Trump being a businessman — and one who likes to brag about his success as often as possible — you might imagine that he would be interested in the insights Big Data can provide. But, according to quotes he gave to Associated Press, Trump thinks personality matters much more than data science.

“Obama got the votes much more so than his data processing machine,” Trump told AP, as reported by Mic.com. “And I think the same is true with me.”

It’s been reported that Trump doesn’t use advisors very much, preferring to rely on his ability to work stuff out on his own. He has huge self-belief, but magazines like Salon.com routinely lambast him for what would be, as they see it, his “disastrous” presidency and label some of his policies “idiocy”. In fact, much of the media attacks him.

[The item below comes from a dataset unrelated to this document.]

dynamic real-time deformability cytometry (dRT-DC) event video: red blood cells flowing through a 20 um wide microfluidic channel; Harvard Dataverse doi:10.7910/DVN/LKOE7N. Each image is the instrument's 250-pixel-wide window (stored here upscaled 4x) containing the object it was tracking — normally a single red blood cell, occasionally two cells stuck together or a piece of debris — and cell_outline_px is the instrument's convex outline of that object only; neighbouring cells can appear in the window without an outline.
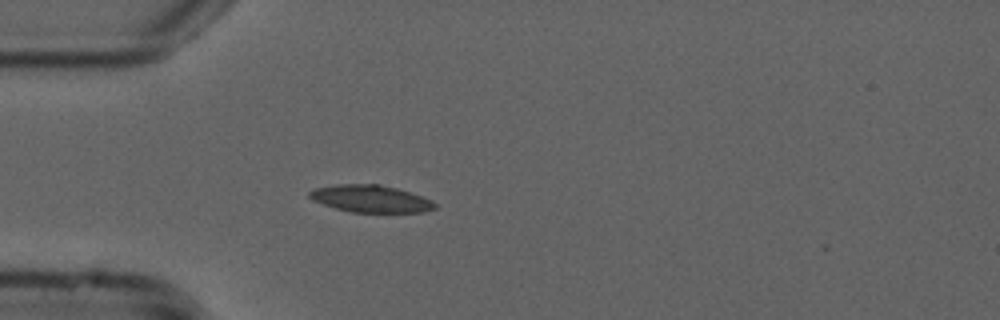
{"species": "common noctule bat (a hibernating species)", "species_latin": "Nyctalus noctula", "temperature_condition": "cold", "stored_images_in_passage": 36, "camera_frame_rate_fps": 3000, "um_per_image_px": 0.085, "animal": {"sex": "male", "forearm_length_mm": 52.5}, "frame": {"image": 1, "passage_image": 8, "time_ms": 2.333, "image_size_px": [1000, 320], "cell_outline_px": [[436, 208], [424, 212], [352, 212], [336, 208], [312, 200], [308, 196], [308, 192], [316, 188], [336, 184], [376, 184], [396, 188], [432, 200], [436, 204]], "centroid_in_image_um": [31.49, 16.89], "position_along_channel_um": 53.5, "area_um2": 19.65}}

If data scientists were in charge of Trump’s campaign, such vilification in the media would surely not go unanswered — the metrics simply would not allow it. But Trump seems to thrive on it, and apparently even encourages it.

And by most accounts, Trump is leading in the opinion polls. What kind of metrics can possibly explain that?

Current US President Barack Obama was said to have used data analytics to unprecedented levels during both his 2008 and 2012 presidential election campaigns. And it’s likely that his would-be successor, Hillary Clinton, will do the same.

Clinton herself seems to have picked up an image of someone not totally comfortable with some aspects of new technology, famously getting into a muddle with her email server backups. But perhaps that’s a little unfair, as many of us might have accidentally deleted thousands of our own emails or done something even more stupid, although not many of us are in the upper echelons of the US government.

In any case, Clinton herself does not need to be personally au fait with any technology at all — just needs to be able to understand what her geeks are telling her and make decisions based on the information she is receiving.

And Clinton’s geeks do seem to be a cut above the rest — alpha geeks if you will.

According to a report in Forbes.com, the Clinton geeks have taken to something called “microtargeting”, which is more or less as it sounds — look at each and every voter in detail and work out specific strategies aimed at them.

It would’ve been interesting to see an all-metrics-blazing showdown between Republican geeks and Democrat geeks, to go along with the compelling contest between Clinton, who would be the first female US president in history, and Trump, who would be the first US president in history who got to the White House by saying all the wrong things and enjoying it.

However, since Trump seems to have dispensed with virtually all professional political advice — recently even sacking his campaign manager — we are more likely to see a contest between the Big Data Goliath of the Democrats on the one side, and Trump playing the David character on the other, hurling out verbal slingshots ranging from the merely controversial to the outright preposterous — and all with a totally straight face.

Having said that, Trump is nothing if not in tune with a certain mood within the electorate, and perhaps real-time data analytics would be of more interest to him.

Ultimately, however, it’s difficult to believe that Trump, Clinton or anyone else could get to the White House without using Big Data analytics of some description or other.